Bordering the Spanish and the Portuguese Empires
The territory we currently identify as “Guarani” is presently divided between Paraguay, Argentina, Brazil and Uruguay. Although this partition of a community across national boundaries is a historical phenomenon more common than most assume, there is something particularly telling in this case. The location of the Guaranis near what would become a border between the rival empires of Spain and Portugal and then the various competing Latin American states was not accidental. Instead, it was directly related to who they were, how they came to be, and what were their relations with the powers that sought to dominate their territories from as early as the 16th century.

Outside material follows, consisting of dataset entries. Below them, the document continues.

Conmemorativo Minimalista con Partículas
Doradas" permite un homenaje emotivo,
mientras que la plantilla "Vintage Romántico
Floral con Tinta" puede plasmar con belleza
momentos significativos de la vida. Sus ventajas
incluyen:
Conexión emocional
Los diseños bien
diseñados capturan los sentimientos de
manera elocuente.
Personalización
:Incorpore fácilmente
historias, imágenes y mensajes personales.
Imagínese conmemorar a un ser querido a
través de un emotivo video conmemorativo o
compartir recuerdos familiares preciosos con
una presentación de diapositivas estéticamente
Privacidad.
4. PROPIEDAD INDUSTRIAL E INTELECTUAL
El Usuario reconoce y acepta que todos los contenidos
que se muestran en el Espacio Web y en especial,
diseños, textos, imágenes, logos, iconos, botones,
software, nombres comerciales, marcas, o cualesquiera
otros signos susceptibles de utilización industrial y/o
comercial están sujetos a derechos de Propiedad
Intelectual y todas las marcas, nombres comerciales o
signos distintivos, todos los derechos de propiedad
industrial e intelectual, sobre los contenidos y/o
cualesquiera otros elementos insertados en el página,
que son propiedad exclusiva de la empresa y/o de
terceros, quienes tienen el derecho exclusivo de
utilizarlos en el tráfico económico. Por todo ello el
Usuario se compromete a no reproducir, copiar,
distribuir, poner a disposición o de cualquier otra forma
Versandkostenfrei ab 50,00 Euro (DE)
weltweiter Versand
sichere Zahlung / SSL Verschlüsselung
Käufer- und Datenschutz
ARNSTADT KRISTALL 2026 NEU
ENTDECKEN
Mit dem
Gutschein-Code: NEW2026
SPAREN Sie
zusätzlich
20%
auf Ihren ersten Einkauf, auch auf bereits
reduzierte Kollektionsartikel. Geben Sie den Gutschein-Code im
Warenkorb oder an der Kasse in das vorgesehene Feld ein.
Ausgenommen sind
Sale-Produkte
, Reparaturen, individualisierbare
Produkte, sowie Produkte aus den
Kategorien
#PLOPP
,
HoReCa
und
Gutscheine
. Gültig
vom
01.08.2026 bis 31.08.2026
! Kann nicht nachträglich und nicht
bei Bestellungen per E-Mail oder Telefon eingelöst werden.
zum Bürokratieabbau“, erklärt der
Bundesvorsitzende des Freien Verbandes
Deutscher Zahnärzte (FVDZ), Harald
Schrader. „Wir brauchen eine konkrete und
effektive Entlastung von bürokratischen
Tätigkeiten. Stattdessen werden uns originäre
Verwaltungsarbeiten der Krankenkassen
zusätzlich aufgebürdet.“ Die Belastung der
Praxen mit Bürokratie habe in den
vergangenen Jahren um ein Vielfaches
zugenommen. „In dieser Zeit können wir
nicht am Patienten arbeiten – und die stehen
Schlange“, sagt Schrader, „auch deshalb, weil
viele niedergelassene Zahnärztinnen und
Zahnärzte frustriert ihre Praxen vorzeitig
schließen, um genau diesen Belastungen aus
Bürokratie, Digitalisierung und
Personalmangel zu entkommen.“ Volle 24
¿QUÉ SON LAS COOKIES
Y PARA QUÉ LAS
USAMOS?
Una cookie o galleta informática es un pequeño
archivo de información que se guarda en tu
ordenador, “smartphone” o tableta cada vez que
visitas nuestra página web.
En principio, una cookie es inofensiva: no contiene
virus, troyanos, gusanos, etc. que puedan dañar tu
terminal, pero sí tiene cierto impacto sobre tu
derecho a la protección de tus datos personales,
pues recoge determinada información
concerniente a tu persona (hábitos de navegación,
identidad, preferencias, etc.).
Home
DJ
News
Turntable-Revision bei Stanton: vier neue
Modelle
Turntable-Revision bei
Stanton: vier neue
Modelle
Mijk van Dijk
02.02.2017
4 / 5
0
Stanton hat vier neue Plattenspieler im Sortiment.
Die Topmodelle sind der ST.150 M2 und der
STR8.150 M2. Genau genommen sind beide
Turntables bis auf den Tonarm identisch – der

The first Spaniards who arrived to the region in the 1530s registered the existence of various native groups with distinct denominations such as the Chandules, Carios, Tobatines, Guarambarenses, and Itatines (to mention just a few examples). According to their narratives, the members of these groups lived in an extended territory between the rivers Paraguay, Paraná and Uruguay. Spanish reports admitted that members of these groups were distinguished from one another, but nevertheless suggested that they shared sociocultural traits and a language. Subjected to encomienda (an institution that in theory sanctioned their work for Spaniards in exchange for conversion and military protection) the Guarani became allies first, vassals of Spain second.

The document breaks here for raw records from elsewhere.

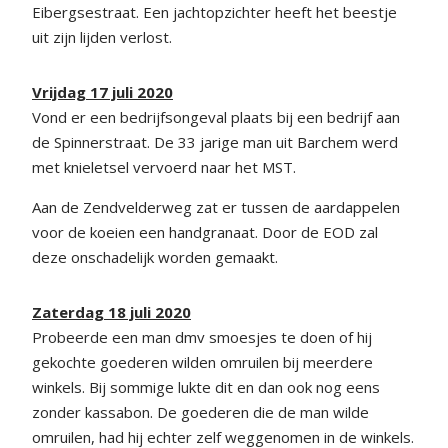
Eibergsestraat. Een jachtopzichter heeft het beestje
uit zijn lijden verlost.
Vrijdag 17 juli 2020
Vond er een bedrijfsongeval plaats bij een bedrijf aan
de Spinnerstraat. De 33 jarige man uit Barchem werd
met knieletsel vervoerd naar het MST.
Aan de Zendvelderweg zat er tussen de aardappelen
voor de koeien een handgranaat. Door de EOD zal
deze onschadelijk worden gemaakt.
Zaterdag 18 juli 2020
Probeerde een man dmv smoesjes te doen of hij
gekochte goederen wilden omruilen bij meerdere
winkels. Bij sommige lukte dit en dan ook nog eens
zonder kassabon. De goederen die de man wilde
omruilen, had hij echter zelf weggenomen in de winkels.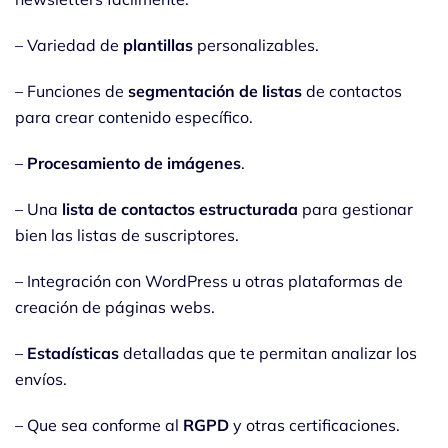
– Variedad de
plantillas
personalizables.
– Funciones de
segmentación de listas
de contactos
para crear contenido específico.
–
Procesamiento de imágenes
.
– Una
lista de contactos estructurada
para gestionar
bien las listas de suscriptores.
– Integración con WordPress u otras plataformas de
creación de páginas webs.
–
Estadísticas
detalladas que te permitan analizar los
envíos.
– Que sea conforme al
RGPD
y otras certificaciones.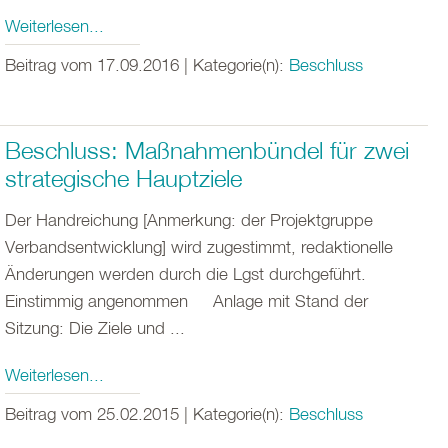
Weiterlesen...
Beitrag vom 17.09.2016 | Kategorie(n):
Beschluss
Beschluss: Maßnahmenbündel für zwei
strategische Hauptziele
Der Handreichung [Anmerkung: der Projektgruppe
Verbandsentwicklung] wird zugestimmt, redaktionelle
Änderungen werden durch die Lgst durchgeführt.
Einstimmig angenommen Anlage mit Stand der
Sitzung: Die Ziele und ...
Weiterlesen...
Beitrag vom 25.02.2015 | Kategorie(n):
Beschluss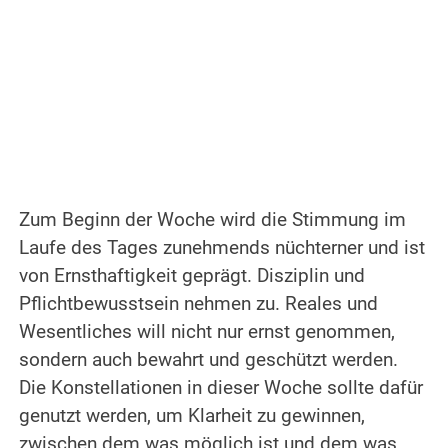
Zum Beginn der Woche wird die Stimmung im
Laufe des Tages zunehmends nüchterner und ist
von Ernsthaftigkeit geprägt. Disziplin und
Pflichtbewusstsein nehmen zu. Reales und
Wesentliches will nicht nur ernst genommen,
sondern auch bewahrt und geschützt werden.
Die Konstellationen in dieser Woche sollte dafür
genutzt werden, um Klarheit zu gewinnen,
zwischen dem was möglich ist und dem was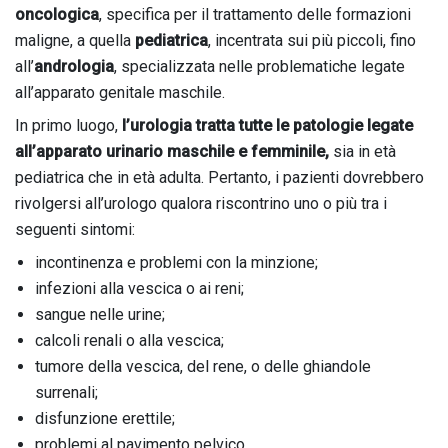
oncologica
, specifica per il trattamento delle formazioni
maligne, a quella
pediatrica
, incentrata sui più piccoli, fino
all’
andrologia
, specializzata nelle problematiche legate
all’apparato genitale maschile.
In primo luogo,
l’urologia tratta tutte le patologie legate
all’apparato urinario maschile e femminile,
sia in età
pediatrica che in età adulta. Pertanto, i pazienti dovrebbero
rivolgersi all’urologo qualora riscontrino uno o più tra i
seguenti sintomi:
incontinenza e problemi con la minzione;
infezioni alla vescica o ai reni;
sangue nelle urine;
calcoli renali o alla vescica;
tumore della vescica, del rene, o delle ghiandole
surrenali;
disfunzione erettile;
problemi al pavimento pelvico.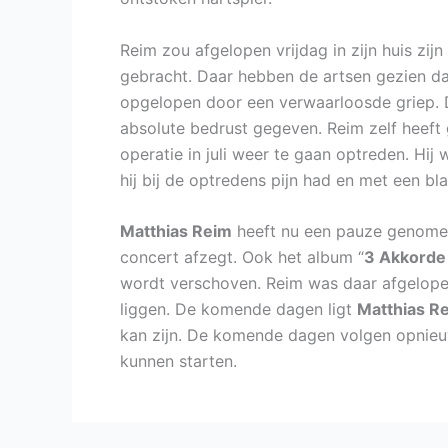
Reim zou afgelopen vrijdag in zijn huis zijn
gebracht. Daar hebben de artsen gezien dat 
opgelopen door een verwaarloosde griep. D
absolute bedrust gegeven. Reim zelf heeft 
operatie in juli weer te gaan optreden. Hij 
hij bij de optredens pijn had en met een b
Matthias Reim
heeft nu een pauze genomen
concert afzegt. Ook het album “
3 Akkorde
wordt verschoven. Reim was daar afgelope
liggen. De komende dagen ligt
Matthias R
kan zijn. De komende dagen volgen opnieu
kunnen starten.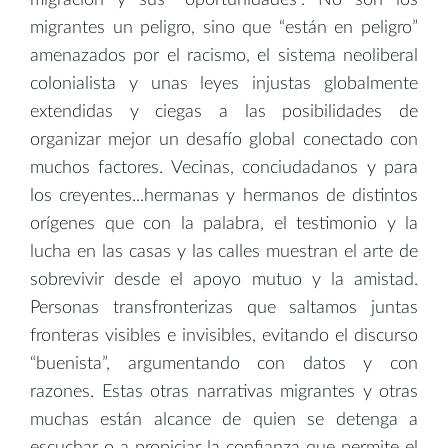
migrantes un peligro, sino que “están en peligro”
amenazados por el racismo, el sistema neoliberal
colonialista y unas leyes injustas globalmente
extendidas y ciegas a las posibilidades de
organizar mejor un desafío global conectado con
muchos factores. Vecinas, conciudadanos y para
los creyentes...hermanas y hermanos de distintos
orígenes que con la palabra, el testimonio y la
lucha en las casas y las calles muestran el arte de
sobrevivir desde el apoyo mutuo y la amistad.
Personas transfronterizas que saltamos juntas
fronteras visibles e invisibles, evitando el discurso
“buenista”, argumentando con datos y con
razones. Estas otras narrativas migrantes y otras
muchas están alcance de quien se detenga a
escuchar o a propiciar la confianza que permite el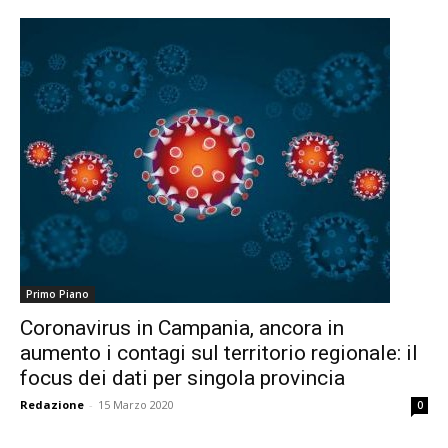
Primo Piano
Coronavirus in Campania, ancora in
aumento i contagi sul territorio regionale: il
focus dei dati per singola provincia
Redazione
-
15 Marzo 2020
0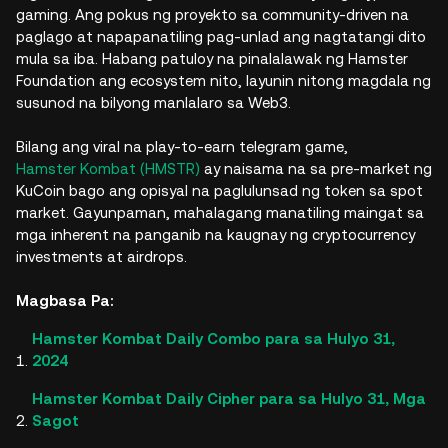
gaming. Ang pokus ng proyekto sa community-driven na
paglago at napapanatiling pag-unlad ang nagtatangi dito
mula sa iba. Habang patuloy na pinalalawak ng Hamster
Foundation ang ecosystem nito, layunin nitong magdala ng
susunod na bilyong manlalaro sa Web3.
Bilang ang viral na play-to-earn telegram game,
Hamster Kombat (HMSTR)
ay naisama na sa pre-market ng
KuCoin bago ang opisyal na paglulunsad ng token sa spot
market. Gayunpaman, mahalagang manatiling maingat sa
mga inherent na panganib na kaugnay ng cryptocurrency
investments at airdrops.
Magbasa Pa:
Hamster Kombat Daily Combo para sa Hulyo 31,
2024
Hamster Kombat Daily Cipher para sa Hulyo 31, Mga
Sagot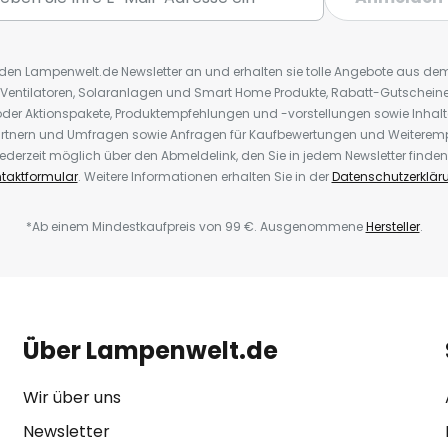
r den Lampenwelt.de Newsletter an und erhalten sie tolle Angebote aus d
 Ventilatoren, Solaranlagen und Smart Home Produkte, Rabatt-Gutscheine,
der Aktionspakete, Produktempfehlungen und -vorstellungen sowie Inhal
rtnern und Umfragen sowie Anfragen für Kaufbewertungen und Weiteremp
ederzeit möglich über den Abmeldelink, den Sie in jedem Newsletter finden
taktformular
. Weitere Informationen erhalten Sie in der
Datenschutzerklär
*Ab einem Mindestkaufpreis von 99 €. Ausgenommene
Hersteller
.
Über Lampenwelt.de
Wir über uns
Newsletter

It was during this period—the late 16th century—that Spanish documentation began to categorize the members of these diverse groups as “Guarani.” It was also during this period that, through their interaction with Europeans, the members of these groups enhanced their relations with one another, gradually forming a single community and a single language, now identified as “colonial” or “creole” Guarani. Pervasive processes of mixing and cultural change also lead to the diffusion of some of these shared sociocultural traits and language to other individuals inhabiting the area, including descendants of Spaniards and mestizos.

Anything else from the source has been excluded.